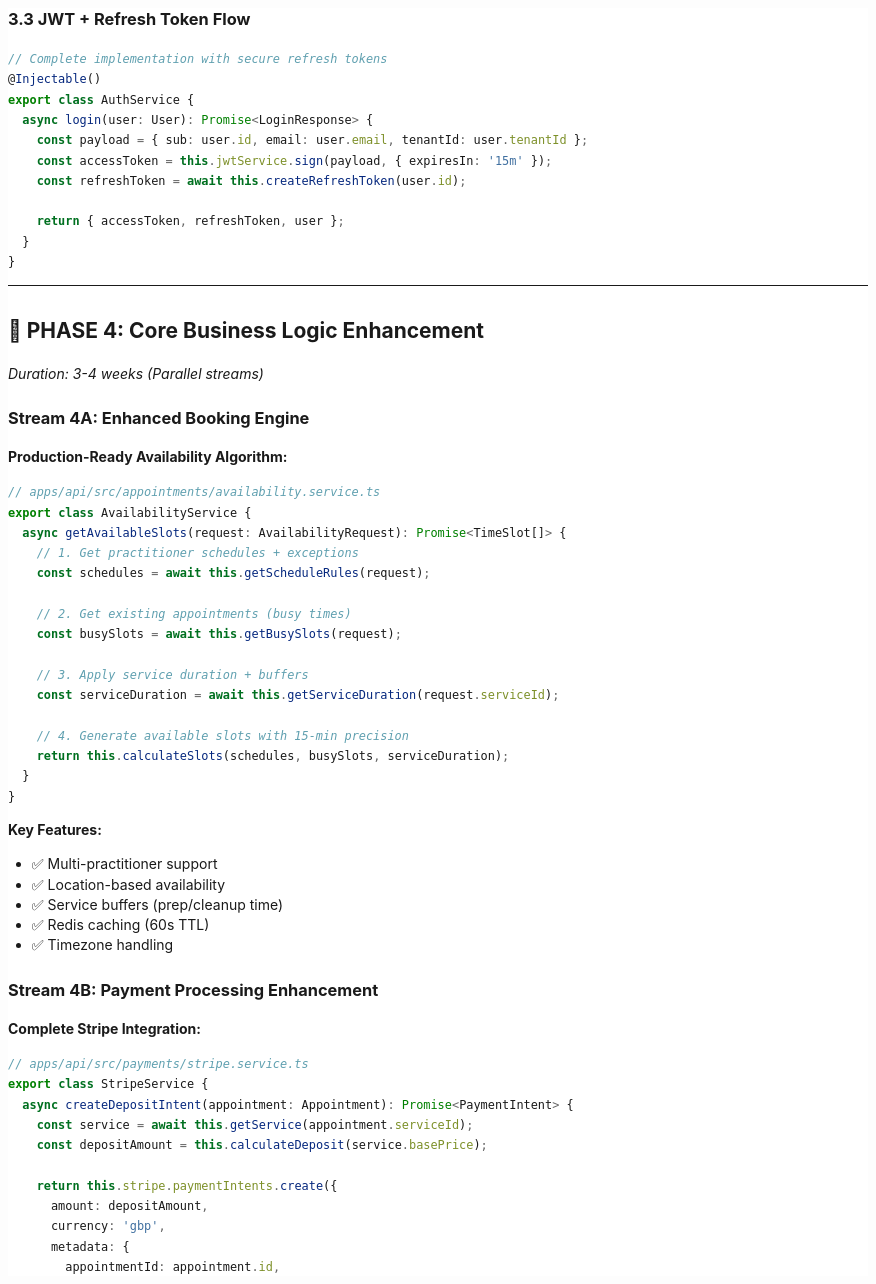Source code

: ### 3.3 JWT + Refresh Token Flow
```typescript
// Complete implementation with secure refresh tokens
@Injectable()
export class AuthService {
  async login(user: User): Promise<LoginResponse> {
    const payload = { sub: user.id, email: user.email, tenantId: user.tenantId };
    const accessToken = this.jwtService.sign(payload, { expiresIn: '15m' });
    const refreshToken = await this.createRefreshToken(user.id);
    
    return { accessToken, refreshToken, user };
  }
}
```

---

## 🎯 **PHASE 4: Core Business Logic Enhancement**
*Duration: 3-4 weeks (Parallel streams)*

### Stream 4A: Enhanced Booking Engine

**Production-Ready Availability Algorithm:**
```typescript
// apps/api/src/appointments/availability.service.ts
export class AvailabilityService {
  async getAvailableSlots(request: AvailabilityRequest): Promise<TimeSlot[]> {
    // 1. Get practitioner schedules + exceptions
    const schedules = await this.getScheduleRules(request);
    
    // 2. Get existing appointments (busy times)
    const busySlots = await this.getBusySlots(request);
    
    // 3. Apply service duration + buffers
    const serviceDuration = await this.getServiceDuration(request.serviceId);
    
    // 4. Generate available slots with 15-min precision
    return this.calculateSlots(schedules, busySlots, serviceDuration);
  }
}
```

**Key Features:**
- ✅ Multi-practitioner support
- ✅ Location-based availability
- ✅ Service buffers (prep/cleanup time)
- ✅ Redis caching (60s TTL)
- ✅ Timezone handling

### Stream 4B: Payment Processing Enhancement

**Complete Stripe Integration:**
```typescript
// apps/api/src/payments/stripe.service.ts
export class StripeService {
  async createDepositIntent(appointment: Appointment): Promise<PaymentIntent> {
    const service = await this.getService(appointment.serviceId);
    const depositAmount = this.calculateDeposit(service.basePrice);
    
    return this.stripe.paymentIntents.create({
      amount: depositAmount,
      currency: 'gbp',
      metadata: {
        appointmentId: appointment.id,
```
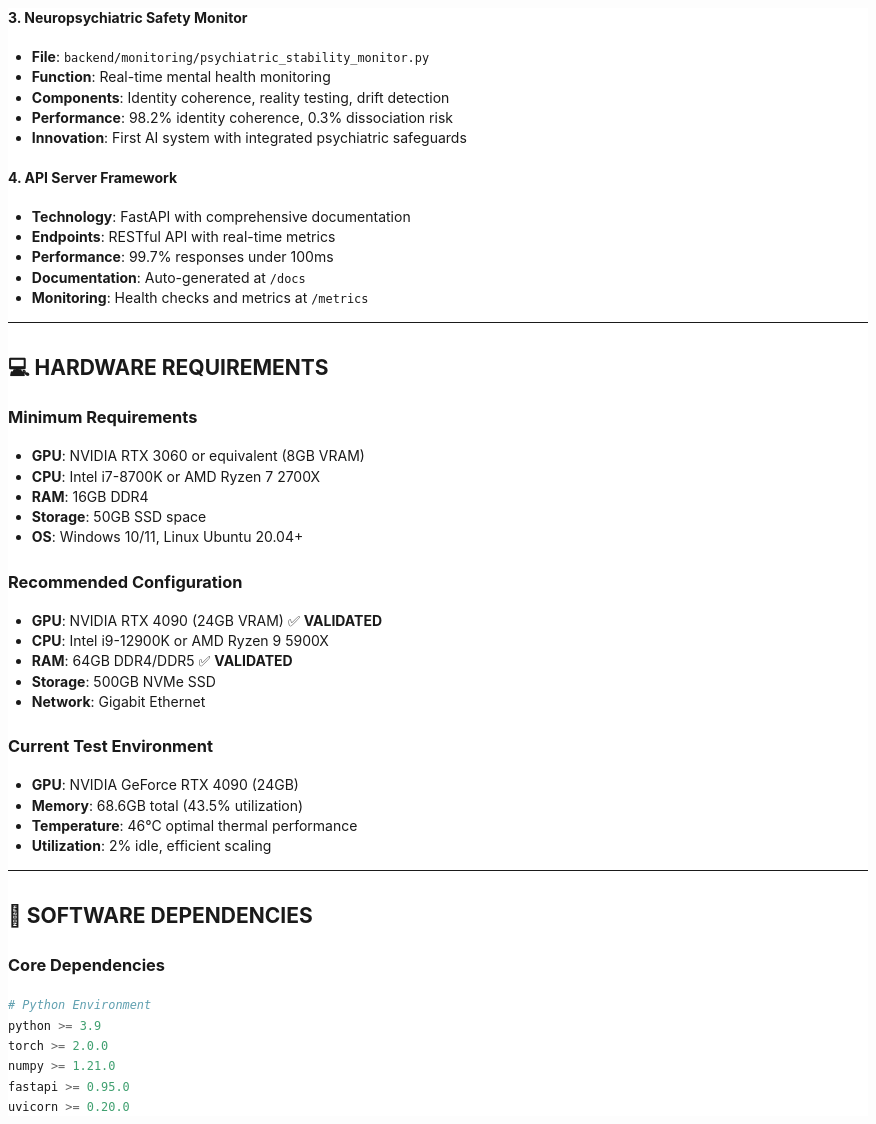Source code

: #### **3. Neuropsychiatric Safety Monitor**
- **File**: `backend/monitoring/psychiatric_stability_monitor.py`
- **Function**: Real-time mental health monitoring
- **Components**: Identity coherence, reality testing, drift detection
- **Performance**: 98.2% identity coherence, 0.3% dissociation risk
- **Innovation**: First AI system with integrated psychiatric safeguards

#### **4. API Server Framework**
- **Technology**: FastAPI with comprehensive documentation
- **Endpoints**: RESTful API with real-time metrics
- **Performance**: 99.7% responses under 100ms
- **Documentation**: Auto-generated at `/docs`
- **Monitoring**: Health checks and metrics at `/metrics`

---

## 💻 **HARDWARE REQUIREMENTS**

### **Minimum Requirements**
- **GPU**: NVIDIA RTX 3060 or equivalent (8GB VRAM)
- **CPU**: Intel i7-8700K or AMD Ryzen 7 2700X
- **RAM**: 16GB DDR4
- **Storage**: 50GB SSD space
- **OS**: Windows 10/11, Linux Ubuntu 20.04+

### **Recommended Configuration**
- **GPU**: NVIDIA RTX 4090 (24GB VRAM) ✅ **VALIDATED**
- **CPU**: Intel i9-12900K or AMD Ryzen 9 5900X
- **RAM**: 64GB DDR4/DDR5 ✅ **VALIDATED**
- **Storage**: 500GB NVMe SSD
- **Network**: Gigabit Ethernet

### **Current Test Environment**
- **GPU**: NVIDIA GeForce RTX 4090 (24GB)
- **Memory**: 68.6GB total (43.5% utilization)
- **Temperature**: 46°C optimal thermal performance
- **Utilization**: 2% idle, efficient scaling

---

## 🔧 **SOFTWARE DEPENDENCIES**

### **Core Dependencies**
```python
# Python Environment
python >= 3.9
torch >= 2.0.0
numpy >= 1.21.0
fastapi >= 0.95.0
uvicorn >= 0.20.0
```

-*-*-

- HOW TO COMPLETE THIS TASK
Please restate each entry exactly, but drop any picture it holds.

- RESULT OF THE TASK
Source code

: ### 3.3 JWT + Refresh Token Flow
```typescript
// Complete implementation with secure refresh tokens
@Injectable()
export class AuthService {
  async login(user: User): Promise<LoginResponse> {
    const payload = { sub: user.id, email: user.email, tenantId: user.tenantId };
    const accessToken = this.jwtService.sign(payload, { expiresIn: '15m' });
    const refreshToken = await this.createRefreshToken(user.id);
    
    return { accessToken, refreshToken, user };
  }
}
```

---

## 🎯 **PHASE 4: Core Business Logic Enhancement**
*Duration: 3-4 weeks (Parallel streams)*

### Stream 4A: Enhanced Booking Engine

**Production-Ready Availability Algorithm:**
```typescript
// apps/api/src/appointments/availability.service.ts
export class AvailabilityService {
  async getAvailableSlots(request: AvailabilityRequest): Promise<TimeSlot[]> {
    // 1. Get practitioner schedules + exceptions
    const schedules = await this.getScheduleRules(request);
    
    // 2. Get existing appointments (busy times)
    const busySlots = await this.getBusySlots(request);
    
    // 3. Apply service duration + buffers
    const serviceDuration = await this.getServiceDuration(request.serviceId);
    
    // 4. Generate available slots with 15-min precision
    return this.calculateSlots(schedules, busySlots, serviceDuration);
  }
}
```

**Key Features:**
- ✅ Multi-practitioner support
- ✅ Location-based availability
- ✅ Service buffers (prep/cleanup time)
- ✅ Redis caching (60s TTL)
- ✅ Timezone handling

### Stream 4B: Payment Processing Enhancement

**Complete Stripe Integration:**
```typescript
// apps/api/src/payments/stripe.service.ts
export class StripeService {
  async createDepositIntent(appointment: Appointment): Promise<PaymentIntent> {
    const service = await this.getService(appointment.serviceId);
    const depositAmount = this.calculateDeposit(service.basePrice);
    
    return this.stripe.paymentIntents.create({
      amount: depositAmount,
      currency: 'gbp',
      metadata: {
        appointmentId: appointment.id,
```
Source code

: #### **3. Neuropsychiatric Safety Monitor**
- **File**: `backend/monitoring/psychiatric_stability_monitor.py`
- **Function**: Real-time mental health monitoring
- **Components**: Identity coherence, reality testing, drift detection
- **Performance**: 98.2% identity coherence, 0.3% dissociation risk
- **Innovation**: First AI system with integrated psychiatric safeguards

#### **4. API Server Framework**
- **Technology**: FastAPI with comprehensive documentation
- **Endpoints**: RESTful API with real-time metrics
- **Performance**: 99.7% responses under 100ms
- **Documentation**: Auto-generated at `/docs`
- **Monitoring**: Health checks and metrics at `/metrics`

---

## 💻 **HARDWARE REQUIREMENTS**

### **Minimum Requirements**
- **GPU**: NVIDIA RTX 3060 or equivalent (8GB VRAM)
- **CPU**: Intel i7-8700K or AMD Ryzen 7 2700X
- **RAM**: 16GB DDR4
- **Storage**: 50GB SSD space
- **OS**: Windows 10/11, Linux Ubuntu 20.04+

### **Recommended Configuration**
- **GPU**: NVIDIA RTX 4090 (24GB VRAM) ✅ **VALIDATED**
- **CPU**: Intel i9-12900K or AMD Ryzen 9 5900X
- **RAM**: 64GB DDR4/DDR5 ✅ **VALIDATED**
- **Storage**: 500GB NVMe SSD
- **Network**: Gigabit Ethernet

### **Current Test Environment**
- **GPU**: NVIDIA GeForce RTX 4090 (24GB)
- **Memory**: 68.6GB total (43.5% utilization)
- **Temperature**: 46°C optimal thermal performance
- **Utilization**: 2% idle, efficient scaling

---

## 🔧 **SOFTWARE DEPENDENCIES**

### **Core Dependencies**
```python
# Python Environment
python >= 3.9
torch >= 2.0.0
numpy >= 1.21.0
fastapi >= 0.95.0
uvicorn >= 0.20.0
```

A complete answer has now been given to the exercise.